Reflecting on the impact that has been delivered by Fairtrade, chief Adam Tampuri, Ghanaian cashew nut farmer and chair of Fairtrade Africa, said: “Over the last 20 years, the Fairtrade movement has made a significant different to farmers and workers around the world, through the payment of a fair price, a premium that can be invested in businesses and communities, and the empowerment that comes from being able to work towards a more sustainable future. Producers now own 50% of the Fairtrade system, which means that people in the south are not just beneficiaries, but co-owners. There is much to celebrate, but also much more to do, to unlock more of the benefits of Fairtrade, and extend its reach, so that greater impact can be achieved over the next 20 years and beyond.”
John Steel, CEO of Cafédirect, the event’s headline sponsor, said: “As the UK’s first and largest 100% Fairtrade hot drinks brand, Cafédirect has been a strong supporter of Fairtrade since the very beginning. 20 years later, we celebrate the achievements of the Fairtrade movement so far and commit to promoting an even fairer future, where business is used as a force for good to change lives and build communities.”
Fairtrade Foundation will thank Cafédirect, and sponsors Oikocredit, Oxfam and Shared Interest, for their valuable support for the Fairtrade movement.

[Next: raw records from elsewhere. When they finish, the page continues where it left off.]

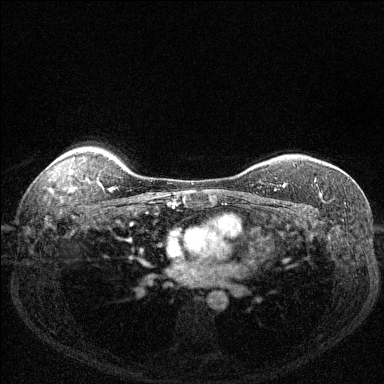
Breast MRI (dynamic contrast-enhanced), one axial slice; slice 107 of 144 in the series (ordered by position); dynamic contrast-enhanced series, time point 2 of 6 at this slice position (early post-contrast); 1.5 T; TE 1.7 ms, TR 4.6 ms; 1.2 mm slice thickness; 384 × 384 image matrix, field of view 320 × 320 mm. Female patient.
Structures marked on this image (semi-automatic segmentation, software-assisted and operator-edited):
- enhancing-tissue mask used for the functional tumour volume (all voxels passing the contrast-enhancement thresholds inside the analysis volume; usually the tumour): bounding box <283,180,316,188> (left, top, right, bottom; pixels)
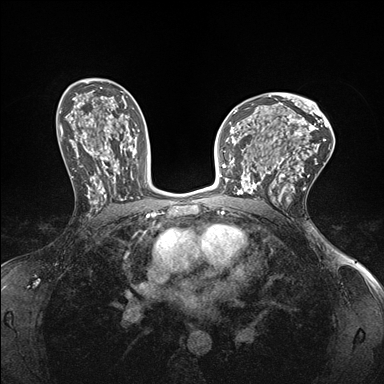
Breast MRI (dynamic contrast-enhanced), one axial slice; dynamic contrast-enhanced series, time point 2 of 7 at this slice position (early post-contrast); 1.5 T; TE 1.5 ms, TR 4.1 ms; 1.1 mm slice thickness; 384 × 384 image matrix. Female patient.
Structures marked on this image (semi-automatic segmentation, software-assisted and operator-edited):
- enhancing-tissue mask used for the functional tumour volume (all voxels passing the contrast-enhancement thresholds inside the analysis volume; usually the tumour): bounding box [x1, y1, x2, y2] px = [232, 148, 278, 199]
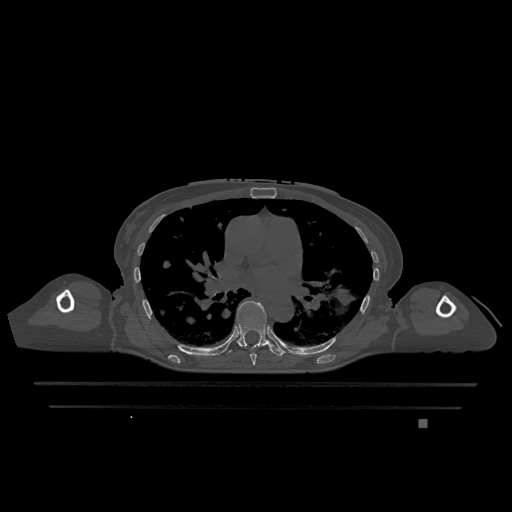
CT including the spine, one axial slice; slice 757 of 1317 in the series (ordered by position); bone window (W 1800 / L 400 HU); 0.5 mm slice thickness; 512 × 512 image matrix, field of view 500 × 500 mm. Female patient, age 74 years. Case-level facts recorded for this patient, not image findings: primary cancer: lung; vertebrae with lytic lesions (as recorded): T1, T4, T5, T6, L4, L5.
Annotated regions visible in this slice (semi-automatic segmentation, software-assisted and operator-edited):
- T6 vertebra: bounding box (x1, y1, x2, y2) in pixels: (250, 353, 257, 365)
- T7 vertebra: (223, 301, 285, 356)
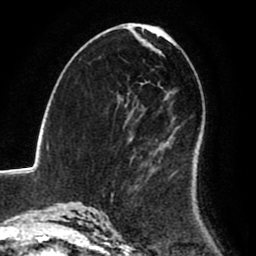
Breast MRI (dynamic contrast-enhanced), one axial slice. Slice 50 of 80 in the series (ordered by position). Cropped to one breast. Dynamic contrast-enhanced series, time point 2 of 8 at this slice position (early post-contrast). 1.5 T. TE 2.6 ms, TR 6.2 ms. 256 × 256 image matrix, field of view 170 × 170 mm. Female patient.
Annotated regions visible in this slice (semi-automatically segmented with operator editing):
- enhancing-tissue mask used for the functional tumour volume (all voxels passing the contrast-enhancement thresholds inside the analysis volume; usually the tumour): bounding box (x1, y1, x2, y2) in pixels: (111, 137, 197, 195)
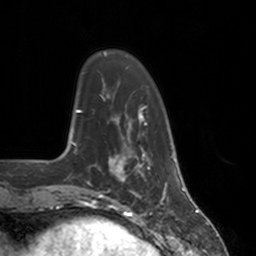
Breast MRI, one axial slice. Slice 33 of 160 in the series (ordered by position). Cropped to one breast. Dynamic contrast-enhanced series, time point 2 of 7 at this slice position (early post-contrast). 3 T. TE 1.8 ms, TR 4 ms. 1 mm slice thickness. 256 × 256 image matrix, field of view 172 × 172 mm. Female patient.
Outlined on this slice (semi-automatic segmentation, software-assisted and operator-edited):
- enhancing-tissue mask used for the functional tumour volume (all voxels passing the contrast-enhancement thresholds inside the analysis volume; usually the tumour): box from (x=112, y=150) to (x=151, y=197) px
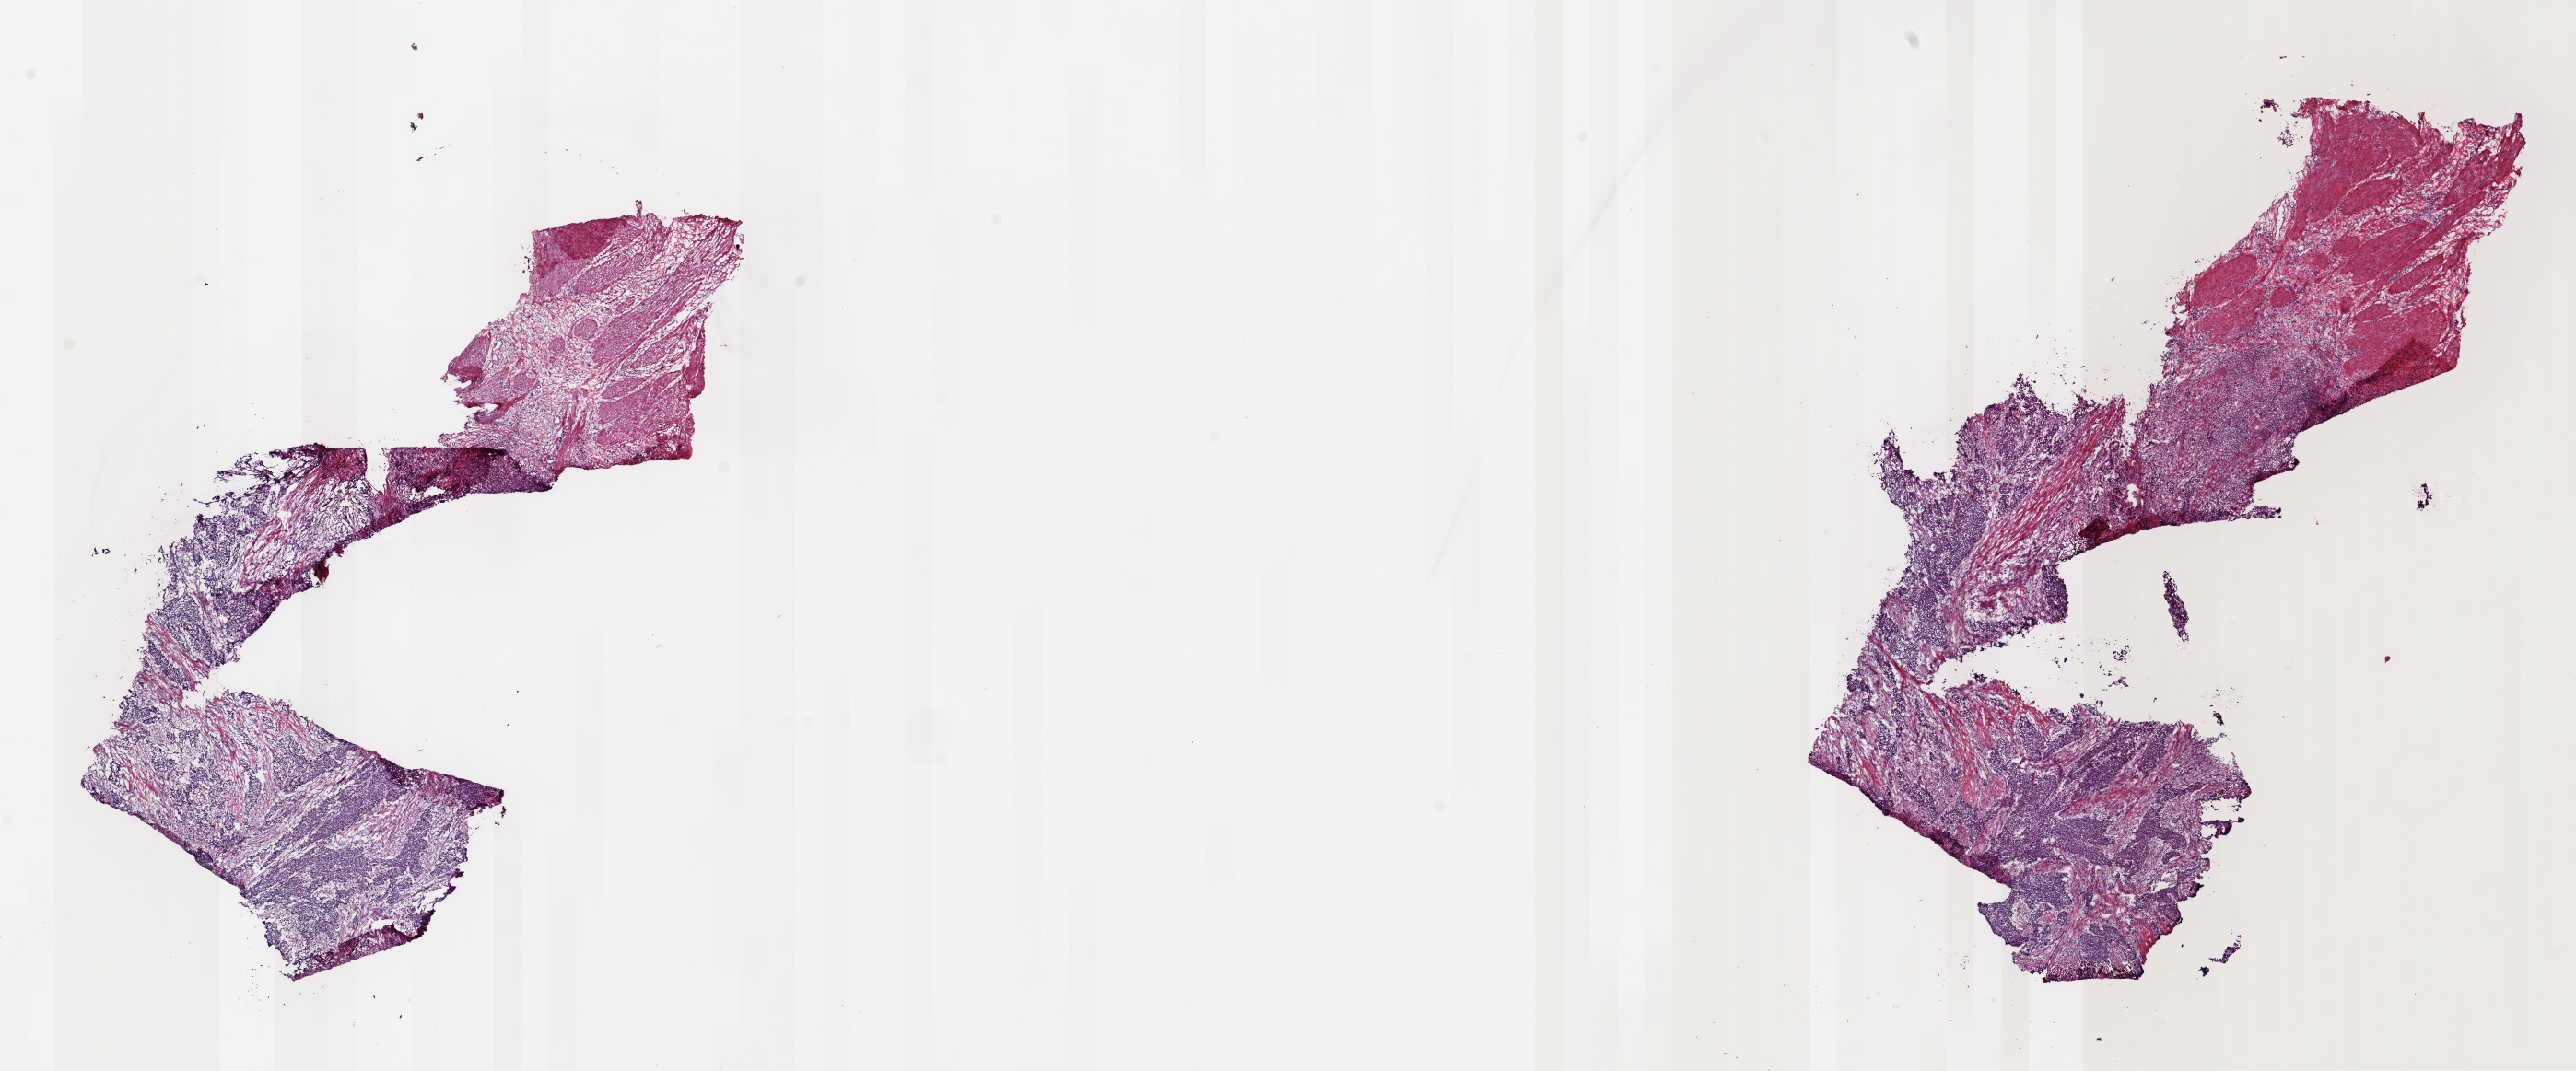
H&E whole-slide image — low-resolution overview of the scanned area, about 22.1 x 9.2 mm (slide scanned at 40x), frozen section, primary tumour sample from the bladder. Patient: male, age at initial diagnosis 56 years. Histologic grade: high grade. Composition of this section per pathologist review: tumour cells 70%, tumour nuclei 85%, normal cells 30%, stromal cells 0%, necrosis 0%. Infiltration values recorded for this section: lymphocyte infiltration 0%, monocyte infiltration 0%, neutrophil infiltration 0%.
Lymph nodes positive (case pathology): 0 of 25 examined. Diagnosis: Transitional cell carcinoma. AJCC pathologic stage: II.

Twenty years ago, the FAIRTRADE Mark appeared on just three products: Green & Black’s Maya Gold chocolate, Cafedirect medium roast coffee, and Clipper tea. Today, the FAIRTRADE Mark is the most widely-known ethical label in the world and UK shoppers can now choose from over 4,500 Fairtrade products including tea, coffee, cocoa, chocolate, bananas, sugar, cotton, gold jewellery, cut flowers, wine and cosmetics.
Fairtrade benefits 1.4m farmers and workers in more than 70 developing countries, by ensuring they receive a fair, stable price for their produce, better working conditions, and a Fairtrade Premium that can be invested in their business or in projects that will benefit their community, such as classrooms, clinics, clean drinking water or climate adaptation programmes.
The UK is the world’s largest Fairtrade market, and in 2013 UK shoppers bought an estimated £1.7bn of Fairtrade products, which resulted in over £26m of Fairtrade Premiums being paid to producers.